Charles Marowitz argues for the legacy of Michael Chekhov, one of the least understood but perhaps most influential 20th century acting teachers.

Nephew of the Chekhov, favorite actor of Stanislavsky's (his Hamlet was hailed as monumental), he ended up an emigre acting coach in Hollywood making cameos as kooky old men in films like Hitchcock's "Spellbound." It's a fascinating life, as recounted in Marowitz's full length biography.

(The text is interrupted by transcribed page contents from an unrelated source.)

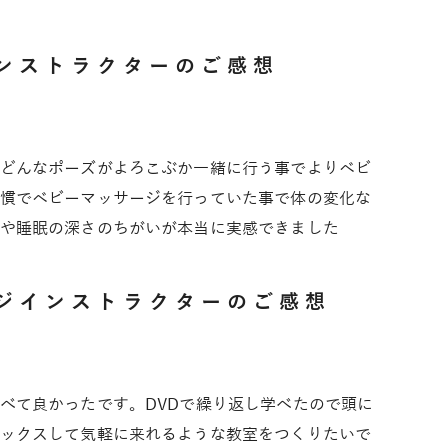
ンストラクターのご感想
どんなポーズがよろこぶか一緒に行う事でよりベビ
慣でベビーマッサージを行っていた事で体の変化な
や睡眠の深さのちがいが本当に実感できました
ジインストラクターのご感想
べて良かったです。DVDで繰り返し学べたので頭に
ックスして気軽に来れるような教室をつくりたいで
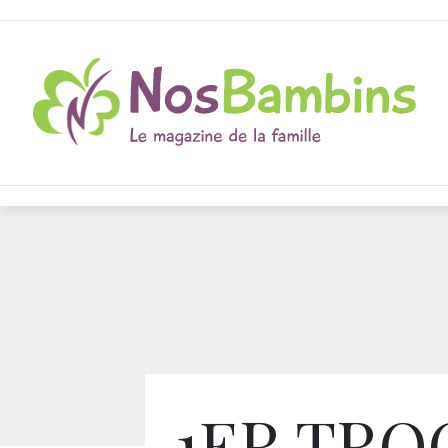
1ER TRO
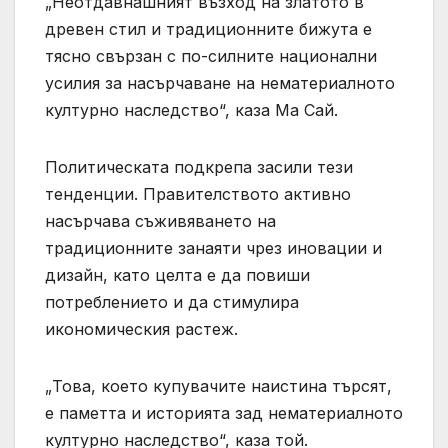
„Неотдавнашният възход на златото в
древен стил и традиционните бижута е
тясно свързан с по-силните национални
усилия за насърчаване на нематериалното
културно наследство“, каза Ма Сай.
Политическата подкрепа засили тези
тенденции. Правителството активно
насърчава съживяването на
традиционните занаяти чрез иновации и
дизайн, като целта е да повиши
потреблението и да стимулира
икономическия растеж.
„Това, което купувачите наистина търсят,
е паметта и историята зад нематериалното
културно наследство“, каза той.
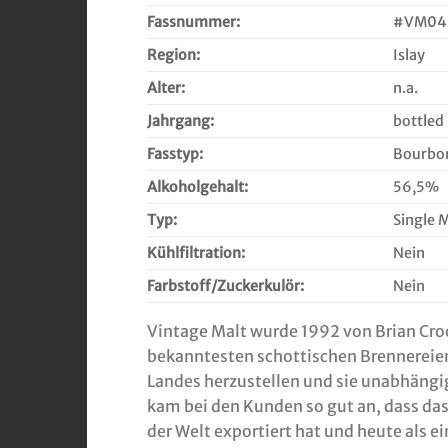
Fassnummer:
#VM04
Region:
Islay
Alter:
n.a.
Jahrgang:
bottled
Fasstyp:
Bourbo
Alkoholgehalt:
56,5%
Typ:
Single 
Kühlfiltration:
Nein
Farbstoff/Zuckerkulör:
Nein
Vintage Malt wurde 1992 von Brian Crook
bekanntesten schottischen Brennereien 
Landes herzustellen und sie unabhängi
kam bei den Kunden so gut an, dass das
der Welt exportiert hat und heute als e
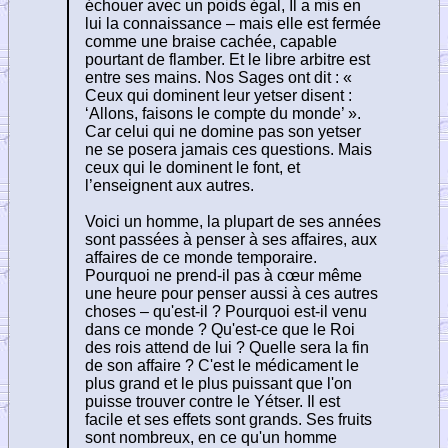
échouer avec un poids égal, Il a mis en
lui la connaissance – mais elle est fermée
comme une braise cachée, capable
pourtant de flamber. Et le libre arbitre est
entre ses mains. Nos Sages ont dit : «
Ceux qui dominent leur yetser disent :
‘Allons, faisons le compte du monde’ ».
Car celui qui ne domine pas son yetser
ne se posera jamais ces questions. Mais
ceux qui le dominent le font, et
l’enseignent aux autres.
Voici un homme, la plupart de ses années
sont passées à penser à ses affaires, aux
affaires de ce monde temporaire.
Pourquoi ne prend-il pas à cœur même
une heure pour penser aussi à ces autres
choses – qu'est-il ? Pourquoi est-il venu
dans ce monde ? Qu'est-ce que le Roi
des rois attend de lui ? Quelle sera la fin
de son affaire ? C'est le médicament le
plus grand et le plus puissant que l'on
puisse trouver contre le Yétser. Il est
facile et ses effets sont grands. Ses fruits
sont nombreux, en ce qu'un homme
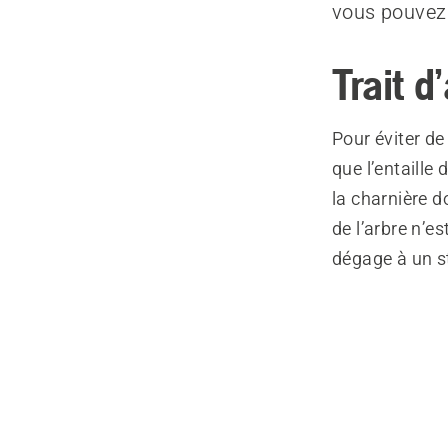
vous pouvez u
Trait d
Pour éviter de 
que l’entaille 
la charnière d
de l’arbre n’es
dégage à un s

From the article here's some of his provocative conclusion:

The "System," [Stanislavsky's] and its offspring "The Method," had a certain inevitability about it in the late 20th century and inspired some of the best works of psychological realism, viz. Odets, Miller, Williams, Inge, Mamet, etc. But we are now in a new and different millennium and our sense of what is both "true" and "real" has shifted into unexpected areas. We demand more than psychological equivalents to personal and social perceptions, more than dramatic replays of what we are buffeted with from an incessant media that deals in "sound bytes" instead of insights. Though glutted with "information," we are famished for "wisdom." Perhaps the time has come for a theorist, rooted in metaphysics and spirituality, improvisation rather than formulae, inspired hunches rather than dogmatic certainties, to make an appearance.